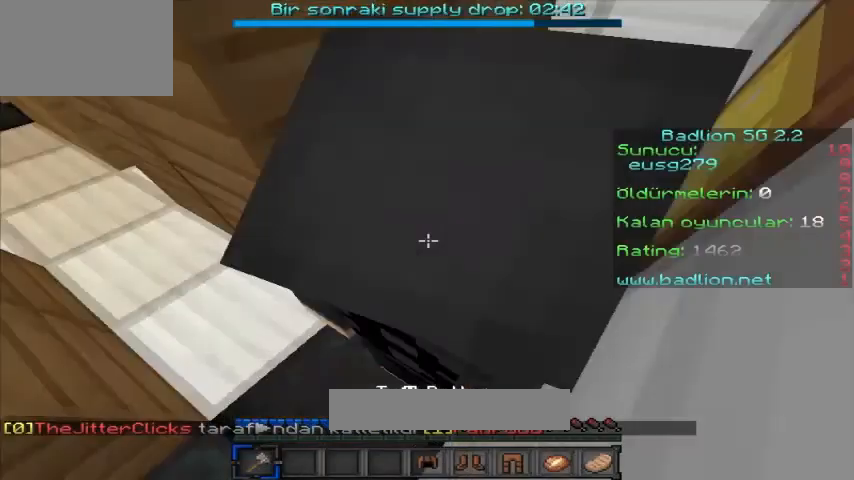
Gameplay with keyboard; each line is a JSON object with the keys held at the frame after it. "events" lists presses ("down") and releases ("up") of "a", "d", "s" and "w" between this image and that frame as [ms after this image, input, new state], when the widget could be followed in between. No other keys are recorded. Mouse input is not recorded.
{"keys": ["w"], "events": [[40, "w", "down"], [120, "a", "down"], [400, "a", "up"]]}
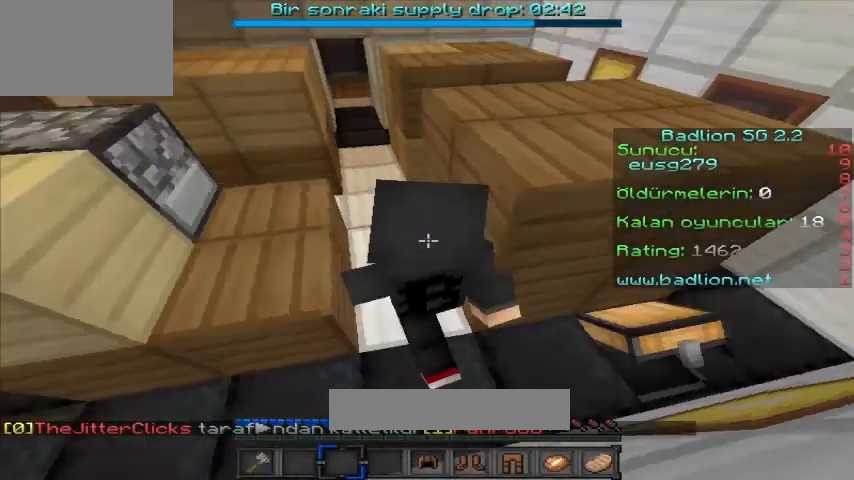
{"keys": ["w"], "events": []}
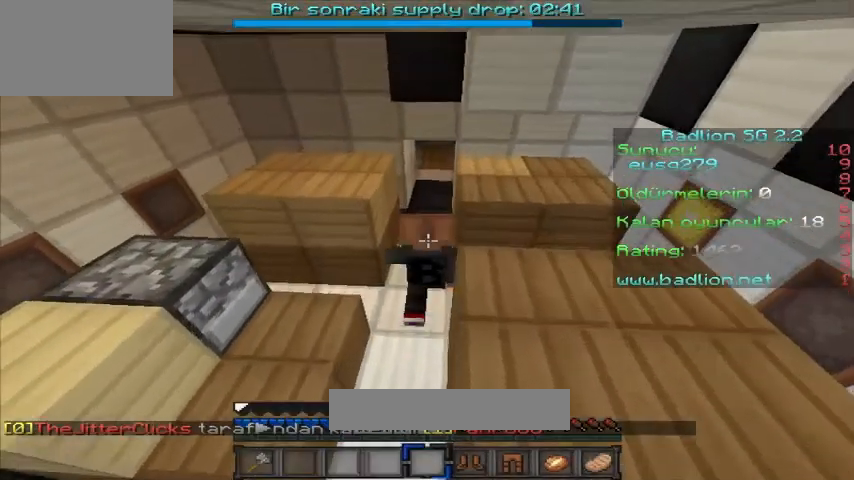
{"keys": ["w"], "events": []}
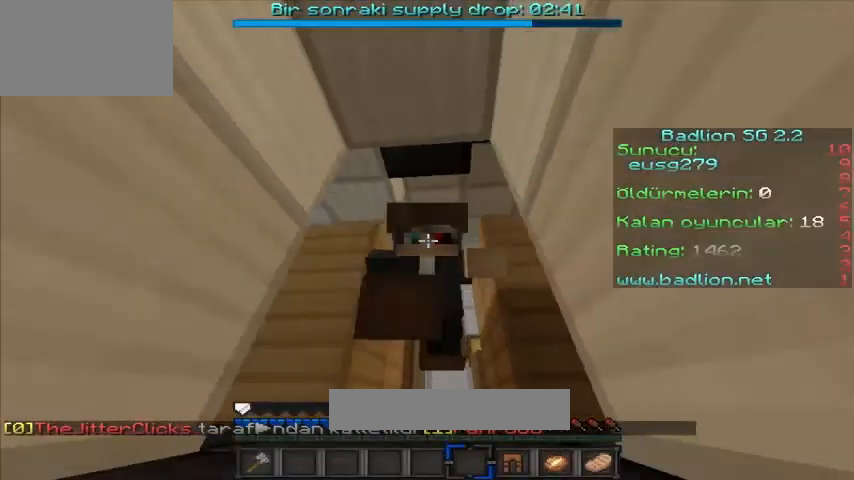
{"keys": ["w"], "events": []}
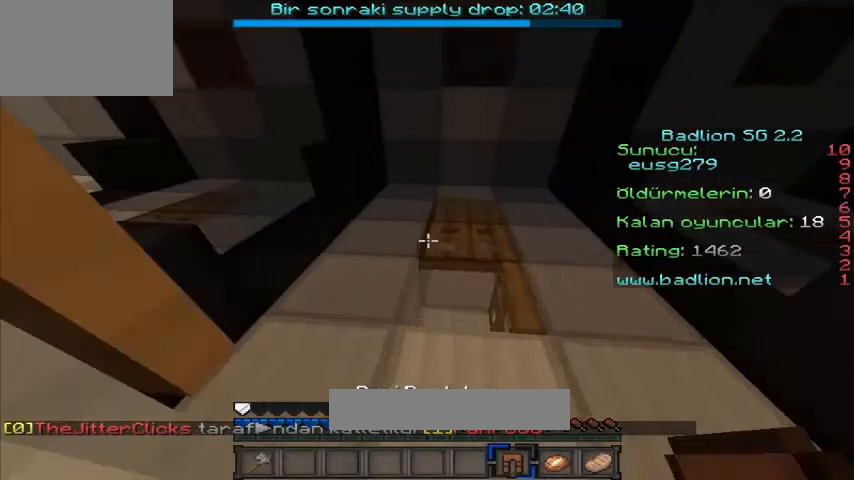
{"keys": ["w"], "events": []}
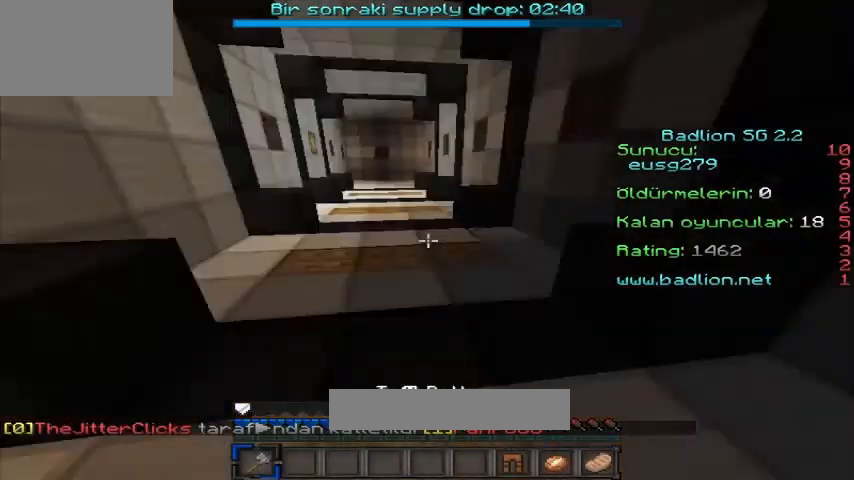
{"keys": ["d", "w"], "events": [[440, "d", "down"]]}
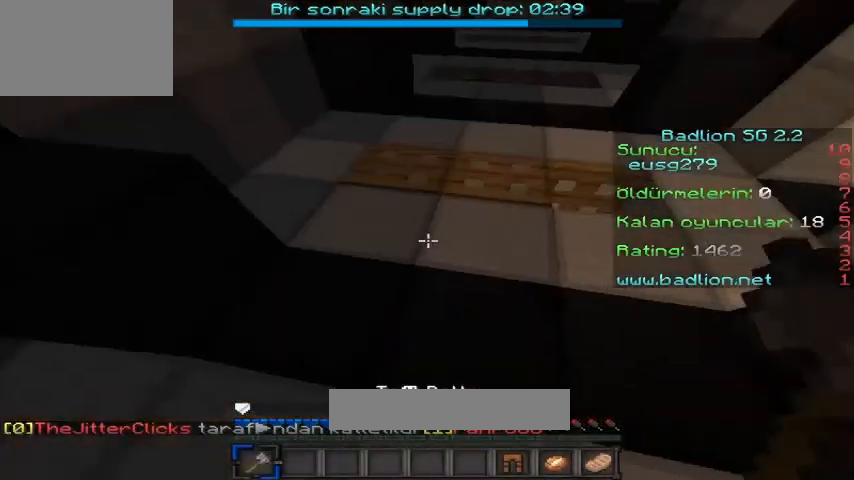
{"keys": ["d", "w"], "events": []}
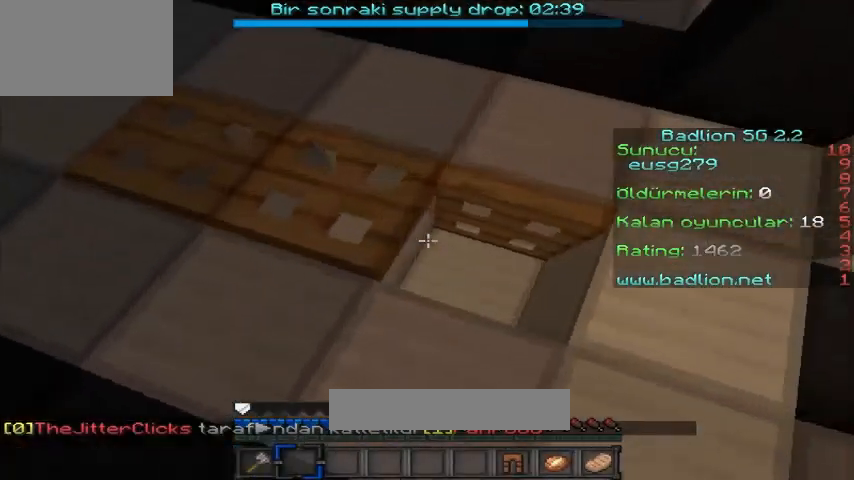
{"keys": ["w"], "events": [[440, "d", "up"]]}
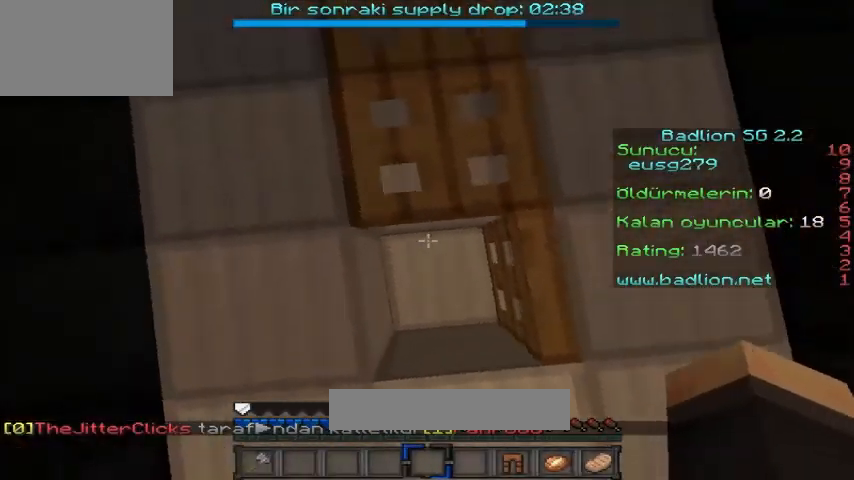
{"keys": [], "events": [[480, "w", "up"]]}
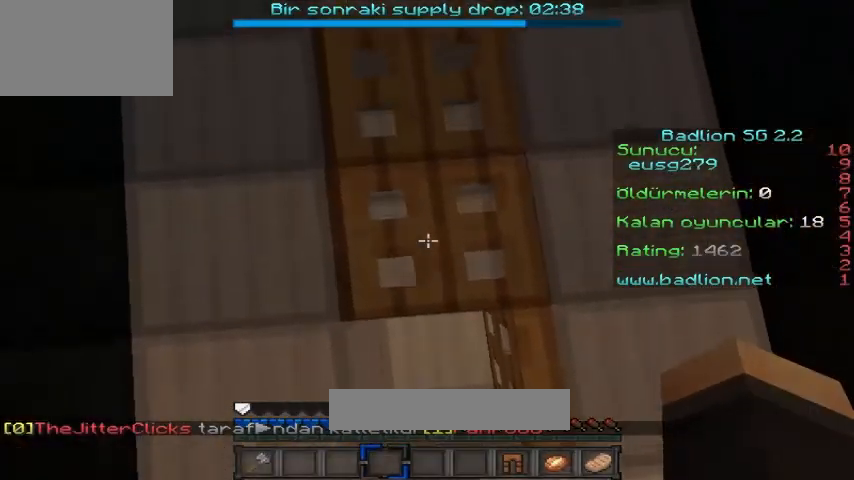
{"keys": ["a"], "events": [[240, "s", "down"], [280, "a", "down"], [480, "s", "up"]]}
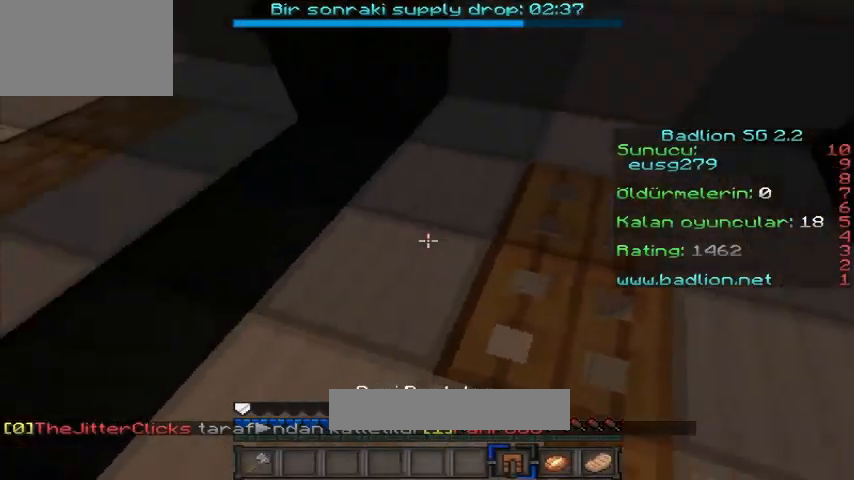
{"keys": ["w"], "events": [[120, "w", "down"], [400, "a", "up"]]}
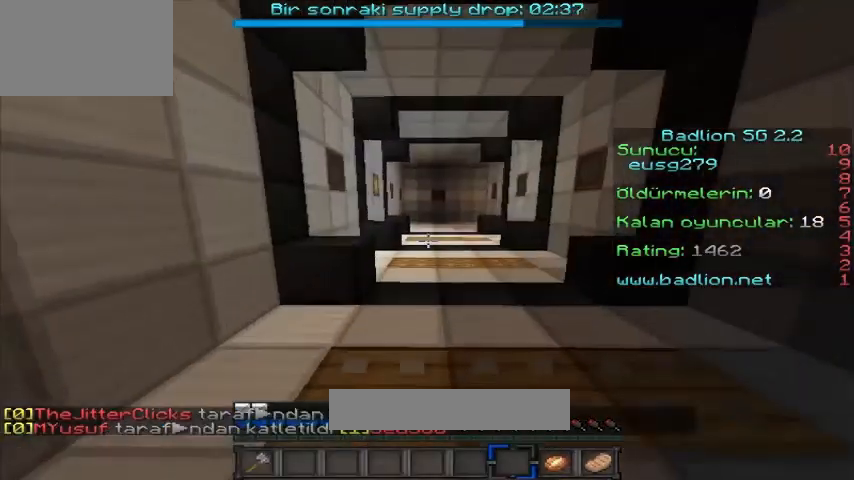
{"keys": ["w"], "events": []}
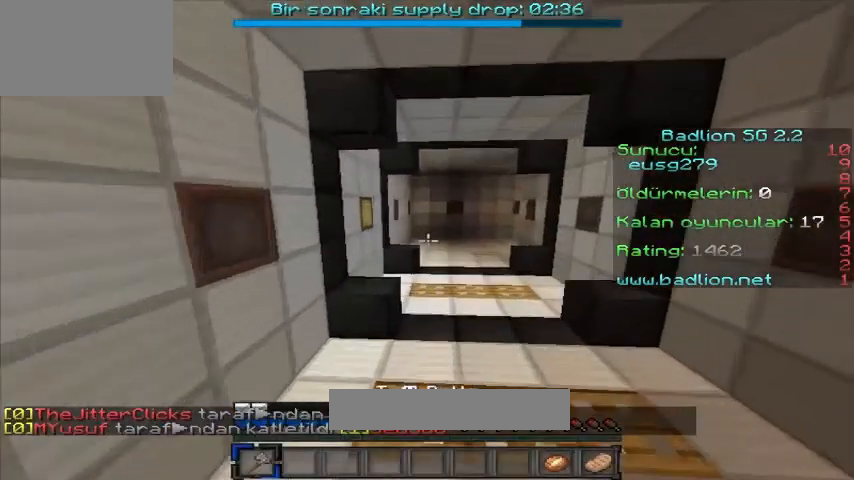
{"keys": ["w"], "events": []}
++++++++++++++++++++
▶ **Task directions**: Where the string "down" occurs in a line of the listing above, count that line, then report the total and nothing else.

▶ **Written response**: 5